==== Records supplied
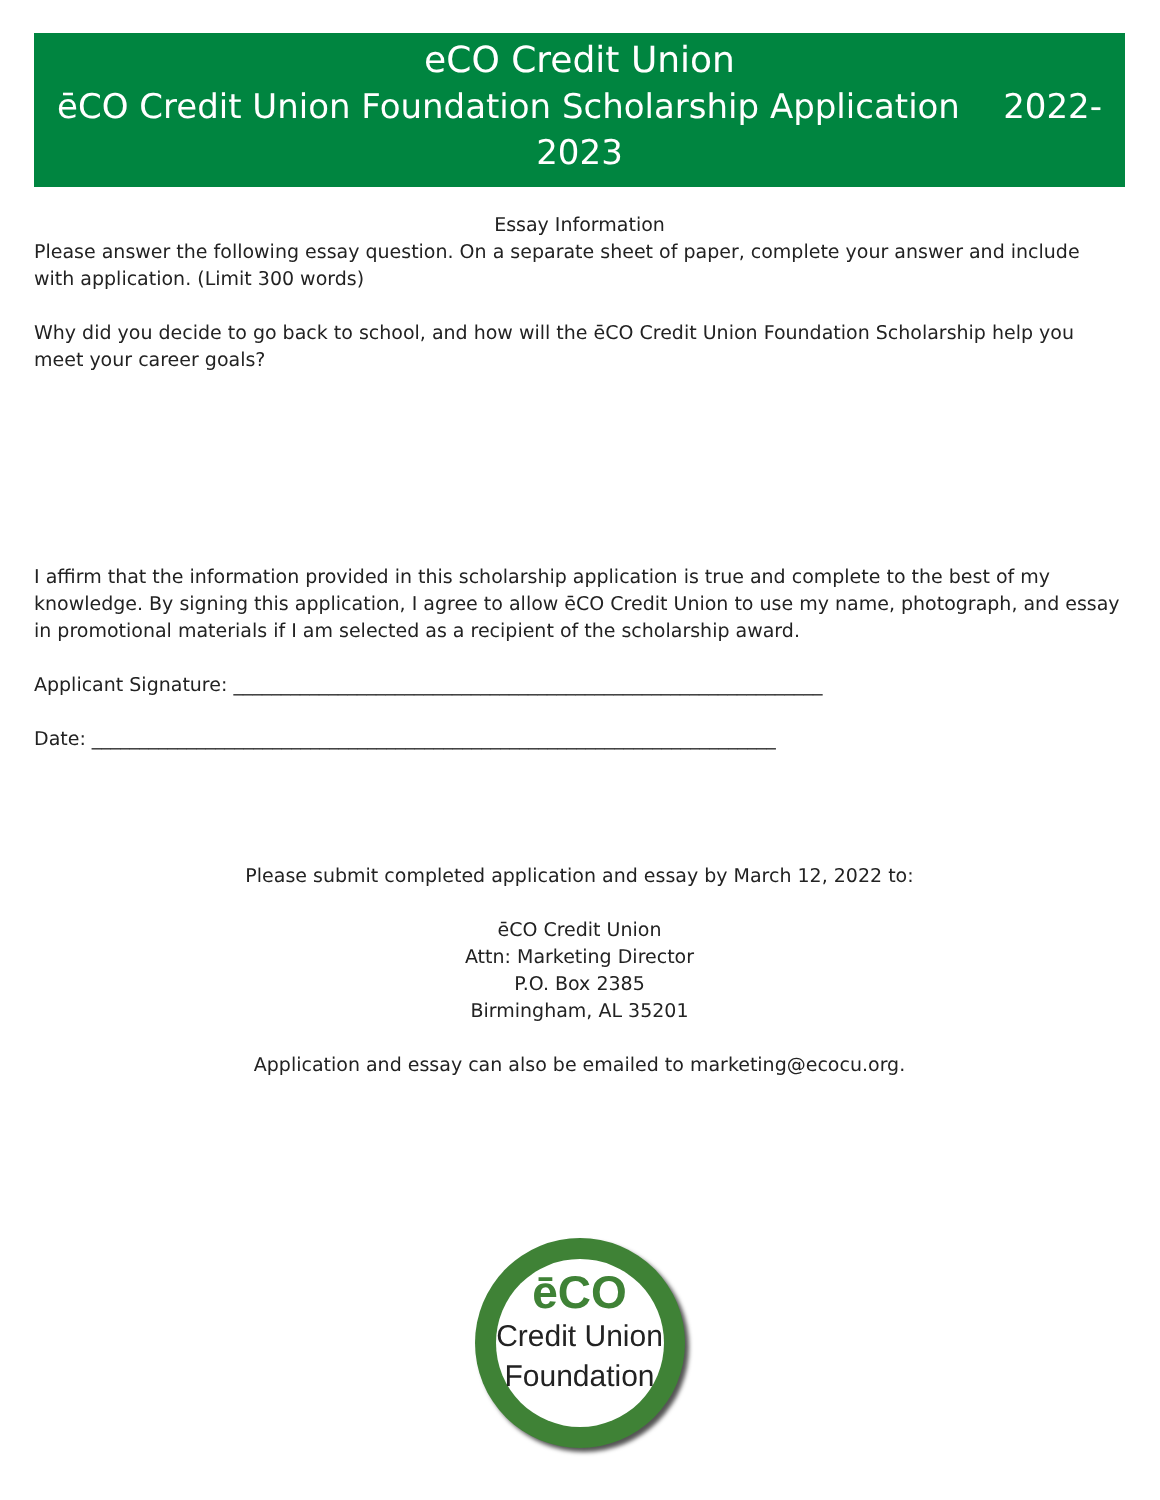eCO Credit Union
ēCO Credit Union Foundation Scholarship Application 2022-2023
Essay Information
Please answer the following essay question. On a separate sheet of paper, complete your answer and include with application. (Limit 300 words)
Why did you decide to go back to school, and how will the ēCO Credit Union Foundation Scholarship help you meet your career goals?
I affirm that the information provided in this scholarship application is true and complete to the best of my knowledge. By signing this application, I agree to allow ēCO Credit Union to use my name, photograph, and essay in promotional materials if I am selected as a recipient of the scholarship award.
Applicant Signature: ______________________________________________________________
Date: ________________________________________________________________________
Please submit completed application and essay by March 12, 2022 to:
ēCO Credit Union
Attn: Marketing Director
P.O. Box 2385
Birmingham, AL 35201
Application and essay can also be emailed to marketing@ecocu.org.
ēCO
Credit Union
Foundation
========
==== Records supplied
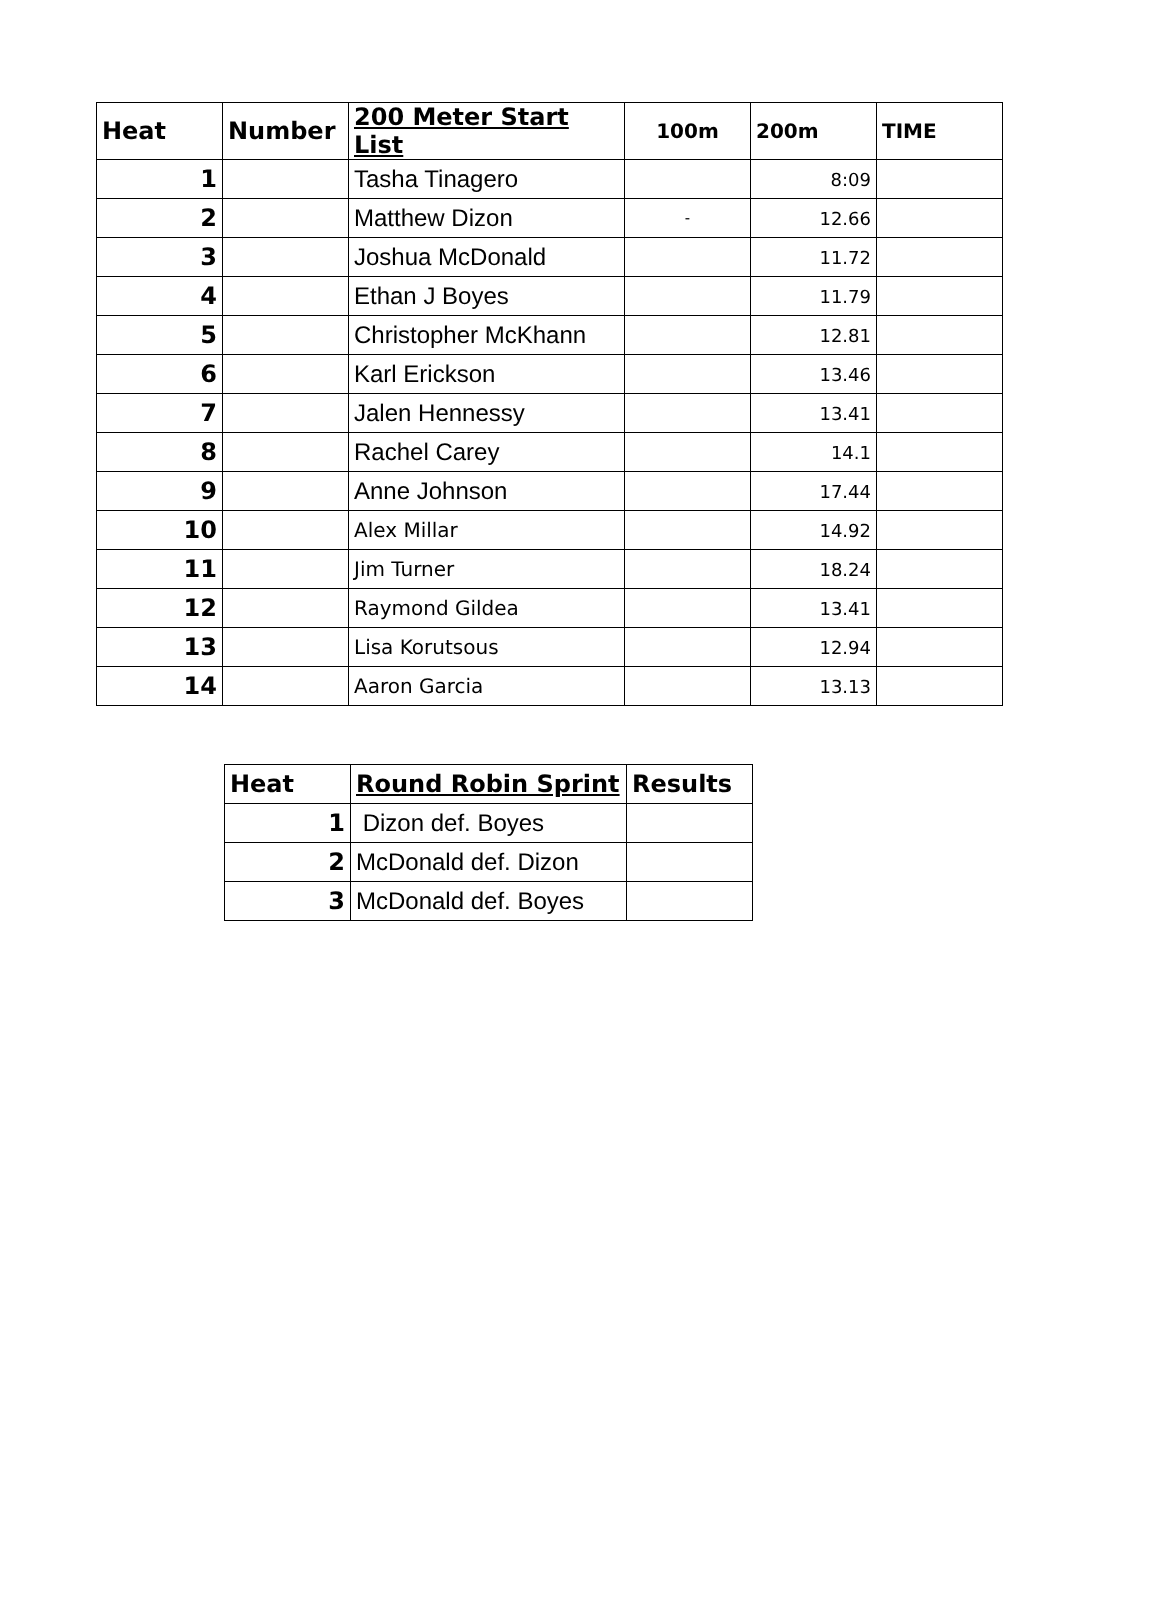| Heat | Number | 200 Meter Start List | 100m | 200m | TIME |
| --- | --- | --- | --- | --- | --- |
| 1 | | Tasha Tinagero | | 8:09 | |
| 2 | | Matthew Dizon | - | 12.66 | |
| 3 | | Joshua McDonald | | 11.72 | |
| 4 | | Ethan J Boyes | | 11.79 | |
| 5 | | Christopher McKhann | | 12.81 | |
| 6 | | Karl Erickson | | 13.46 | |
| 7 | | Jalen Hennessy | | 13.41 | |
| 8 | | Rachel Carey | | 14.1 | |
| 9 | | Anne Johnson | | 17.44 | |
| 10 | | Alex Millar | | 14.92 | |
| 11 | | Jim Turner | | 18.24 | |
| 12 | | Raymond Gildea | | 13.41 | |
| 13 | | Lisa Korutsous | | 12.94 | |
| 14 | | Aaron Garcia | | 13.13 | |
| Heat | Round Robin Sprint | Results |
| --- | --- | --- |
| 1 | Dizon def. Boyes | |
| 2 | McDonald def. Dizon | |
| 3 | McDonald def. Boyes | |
========
Which of the lines above carry the string "Dizon"? Pick them out and copy them.

_Solution to this exercise_:
| 2 | | Matthew Dizon | - | 12.66 | |
| 1 | Dizon def. Boyes | |
| 2 | McDonald def. Dizon | |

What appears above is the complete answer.